7.5 In May 2018, the BMA published a statement, jointly with the Royal College of Psychiatrists and the Royal College of Paediatrics and Child Health, stating that solitary confinement should be banned for children who are locked up in the UK. The BMA statement refers to the unequivocal evidence of the profound impact solitary confinement can have on health and well-being’, such as ‘increased risk of suicide and self-harm’.


7.6 A healthy prison must recognise the damage prison policies and practices are inflicting on prisoners’ often fragile mental and physical health.


8. The Howard League legal advice service for children and young people in prison

8.1 Prison staff have a responsibility to ensure prisoners are able stay healthy, manage their own physical and mental wellbeing and stay fully informed about their health. It is our experience that in some prisons, barriers have been put in place that prevent prisoners from receiving the care they need.


8.2 In the 12 months leading up to March 2018 the Howard League legal advice line received over 180 calls raising concerns about their healthcare in respect of children and young adults in prison.


8.3 Young people have complained about lack of information about their own health treatment.  Howard League lawyers represented a young adult prisoner who did not have a working hearing aid for weeks.  Even after the Howard League took court action to ensure he would get a new hearing aid, he was still denied information about the date of his appointment was for this to be rectified. Another young person complained that she was denied access to letters from the hospital about follow up treatment for a serious and lifelong inherited health condition.


8.4 The Howard League has received a number of calls on behalf of children being denied their medication. For example, a 15 year old boy with ADHD on a restricted regime that meant he was locked in his cell for over 22 hours a day told us he had not received his medication.  The Howard League lawyers contacted the prison to ensure he received it.

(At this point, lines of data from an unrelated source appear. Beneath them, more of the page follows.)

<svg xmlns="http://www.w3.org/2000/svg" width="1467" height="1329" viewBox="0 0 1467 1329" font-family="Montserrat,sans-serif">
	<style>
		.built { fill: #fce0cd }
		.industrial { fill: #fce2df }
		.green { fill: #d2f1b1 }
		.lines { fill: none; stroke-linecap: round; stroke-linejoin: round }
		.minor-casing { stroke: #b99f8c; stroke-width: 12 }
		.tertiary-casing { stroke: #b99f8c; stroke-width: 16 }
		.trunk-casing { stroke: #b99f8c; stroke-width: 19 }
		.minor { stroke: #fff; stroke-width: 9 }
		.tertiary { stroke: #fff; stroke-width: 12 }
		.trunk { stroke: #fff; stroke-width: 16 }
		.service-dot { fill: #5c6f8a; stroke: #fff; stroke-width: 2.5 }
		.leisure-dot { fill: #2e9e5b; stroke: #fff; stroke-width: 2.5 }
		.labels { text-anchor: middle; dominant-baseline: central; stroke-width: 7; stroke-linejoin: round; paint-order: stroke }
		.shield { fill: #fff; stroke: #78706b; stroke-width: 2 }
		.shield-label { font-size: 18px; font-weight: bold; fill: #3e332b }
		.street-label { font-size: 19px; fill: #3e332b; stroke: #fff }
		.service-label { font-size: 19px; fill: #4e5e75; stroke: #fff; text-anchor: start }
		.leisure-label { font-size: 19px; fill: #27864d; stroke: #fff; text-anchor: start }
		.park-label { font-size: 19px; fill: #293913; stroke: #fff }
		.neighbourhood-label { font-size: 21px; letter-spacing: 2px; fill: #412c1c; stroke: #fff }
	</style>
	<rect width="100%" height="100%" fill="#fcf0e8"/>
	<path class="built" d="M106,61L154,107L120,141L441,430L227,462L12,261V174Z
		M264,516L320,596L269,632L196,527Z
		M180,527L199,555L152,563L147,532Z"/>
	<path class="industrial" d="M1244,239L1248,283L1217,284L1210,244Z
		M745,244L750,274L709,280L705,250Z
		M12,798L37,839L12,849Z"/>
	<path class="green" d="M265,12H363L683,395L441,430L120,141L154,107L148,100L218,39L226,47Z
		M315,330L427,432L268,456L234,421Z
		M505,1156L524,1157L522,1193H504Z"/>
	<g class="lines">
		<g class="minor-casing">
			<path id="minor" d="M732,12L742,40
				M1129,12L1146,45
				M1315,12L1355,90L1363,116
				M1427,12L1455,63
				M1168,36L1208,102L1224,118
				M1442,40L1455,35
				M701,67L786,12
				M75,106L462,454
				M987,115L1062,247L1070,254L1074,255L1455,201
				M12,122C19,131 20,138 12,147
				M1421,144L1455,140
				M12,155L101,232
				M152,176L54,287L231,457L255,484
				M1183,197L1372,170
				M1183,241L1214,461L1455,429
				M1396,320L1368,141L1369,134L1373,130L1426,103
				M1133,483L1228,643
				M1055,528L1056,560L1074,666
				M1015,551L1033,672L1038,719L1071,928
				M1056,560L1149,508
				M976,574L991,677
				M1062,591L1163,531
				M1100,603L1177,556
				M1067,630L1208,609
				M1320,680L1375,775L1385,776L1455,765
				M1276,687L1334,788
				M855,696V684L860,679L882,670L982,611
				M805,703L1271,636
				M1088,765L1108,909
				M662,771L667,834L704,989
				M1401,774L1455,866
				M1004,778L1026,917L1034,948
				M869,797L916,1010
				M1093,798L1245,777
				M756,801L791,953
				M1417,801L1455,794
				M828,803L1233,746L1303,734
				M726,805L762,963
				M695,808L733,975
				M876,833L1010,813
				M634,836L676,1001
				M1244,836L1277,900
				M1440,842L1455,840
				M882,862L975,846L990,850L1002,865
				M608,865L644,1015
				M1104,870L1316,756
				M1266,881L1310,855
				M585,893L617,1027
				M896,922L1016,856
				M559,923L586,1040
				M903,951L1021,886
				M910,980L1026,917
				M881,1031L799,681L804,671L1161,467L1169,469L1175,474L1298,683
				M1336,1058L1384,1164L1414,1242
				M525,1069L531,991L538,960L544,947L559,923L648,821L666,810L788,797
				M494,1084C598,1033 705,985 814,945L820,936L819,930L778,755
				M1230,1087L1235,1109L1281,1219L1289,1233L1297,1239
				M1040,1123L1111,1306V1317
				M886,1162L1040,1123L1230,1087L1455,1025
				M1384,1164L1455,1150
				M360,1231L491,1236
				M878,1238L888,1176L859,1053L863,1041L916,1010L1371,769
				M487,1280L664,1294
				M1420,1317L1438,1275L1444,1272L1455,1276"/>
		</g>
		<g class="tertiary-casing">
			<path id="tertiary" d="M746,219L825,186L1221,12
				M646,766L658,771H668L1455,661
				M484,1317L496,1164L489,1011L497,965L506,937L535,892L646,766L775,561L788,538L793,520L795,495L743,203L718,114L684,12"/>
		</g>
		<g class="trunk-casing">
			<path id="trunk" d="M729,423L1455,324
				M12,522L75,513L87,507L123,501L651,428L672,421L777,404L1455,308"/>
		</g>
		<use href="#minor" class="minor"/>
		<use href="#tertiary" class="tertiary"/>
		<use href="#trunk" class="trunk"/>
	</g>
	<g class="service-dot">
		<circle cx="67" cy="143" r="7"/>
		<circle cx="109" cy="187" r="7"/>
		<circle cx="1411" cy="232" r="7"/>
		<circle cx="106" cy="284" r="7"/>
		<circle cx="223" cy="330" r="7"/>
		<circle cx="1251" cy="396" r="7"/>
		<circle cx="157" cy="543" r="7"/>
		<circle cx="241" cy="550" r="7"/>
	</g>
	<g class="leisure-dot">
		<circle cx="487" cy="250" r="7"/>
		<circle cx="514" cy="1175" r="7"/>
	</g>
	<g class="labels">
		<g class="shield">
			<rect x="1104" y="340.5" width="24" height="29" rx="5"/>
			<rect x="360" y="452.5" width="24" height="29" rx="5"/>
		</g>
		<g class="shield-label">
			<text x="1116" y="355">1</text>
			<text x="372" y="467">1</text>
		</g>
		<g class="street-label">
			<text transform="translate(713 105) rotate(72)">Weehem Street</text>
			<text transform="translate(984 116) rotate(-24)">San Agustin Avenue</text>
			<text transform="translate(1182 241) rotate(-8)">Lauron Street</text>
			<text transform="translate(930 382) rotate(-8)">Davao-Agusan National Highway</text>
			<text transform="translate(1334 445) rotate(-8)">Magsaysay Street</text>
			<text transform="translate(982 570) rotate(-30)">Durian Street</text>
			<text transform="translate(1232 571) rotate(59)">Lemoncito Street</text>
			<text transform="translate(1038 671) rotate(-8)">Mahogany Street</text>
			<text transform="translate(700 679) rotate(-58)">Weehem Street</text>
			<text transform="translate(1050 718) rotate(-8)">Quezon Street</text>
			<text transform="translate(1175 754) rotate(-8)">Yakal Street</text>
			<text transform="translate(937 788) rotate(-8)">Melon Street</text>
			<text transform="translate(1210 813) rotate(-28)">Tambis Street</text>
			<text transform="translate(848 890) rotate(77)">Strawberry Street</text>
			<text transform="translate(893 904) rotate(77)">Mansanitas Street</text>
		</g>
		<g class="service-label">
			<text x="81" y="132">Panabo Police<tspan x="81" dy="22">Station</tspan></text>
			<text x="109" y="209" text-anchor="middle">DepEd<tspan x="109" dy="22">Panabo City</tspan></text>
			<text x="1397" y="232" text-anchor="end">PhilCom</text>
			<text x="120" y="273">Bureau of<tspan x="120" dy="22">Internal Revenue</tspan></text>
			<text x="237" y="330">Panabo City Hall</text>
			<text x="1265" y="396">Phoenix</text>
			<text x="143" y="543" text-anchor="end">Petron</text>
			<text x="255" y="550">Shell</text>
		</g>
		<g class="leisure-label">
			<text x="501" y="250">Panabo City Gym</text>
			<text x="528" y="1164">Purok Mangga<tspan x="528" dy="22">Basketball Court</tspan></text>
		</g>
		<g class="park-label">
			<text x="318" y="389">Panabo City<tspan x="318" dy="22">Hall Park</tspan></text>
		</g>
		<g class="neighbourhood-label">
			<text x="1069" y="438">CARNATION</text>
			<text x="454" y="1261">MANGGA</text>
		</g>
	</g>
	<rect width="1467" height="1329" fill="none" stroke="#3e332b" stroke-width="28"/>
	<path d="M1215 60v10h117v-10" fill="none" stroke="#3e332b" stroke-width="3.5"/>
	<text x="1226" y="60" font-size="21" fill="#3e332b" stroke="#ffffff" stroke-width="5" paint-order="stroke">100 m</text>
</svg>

8.5 Children, young adults and carers tell us they are not taken seriously when they raise concerns about health issues in prison. Many young people struggle to raise concerns about health, especially if they might consider the issues embarrassing.  It is essential that young people are actively encouraged to look after their health and wellbeing.


8.6 Prisoner/staff relationships are important in promoting health. Staff need to be able to build positive relationships with prisoners in order support their physical and emotional wellbeing.


8.9 Prisoner health and well-being is not a luxury; it is a legal entitlement.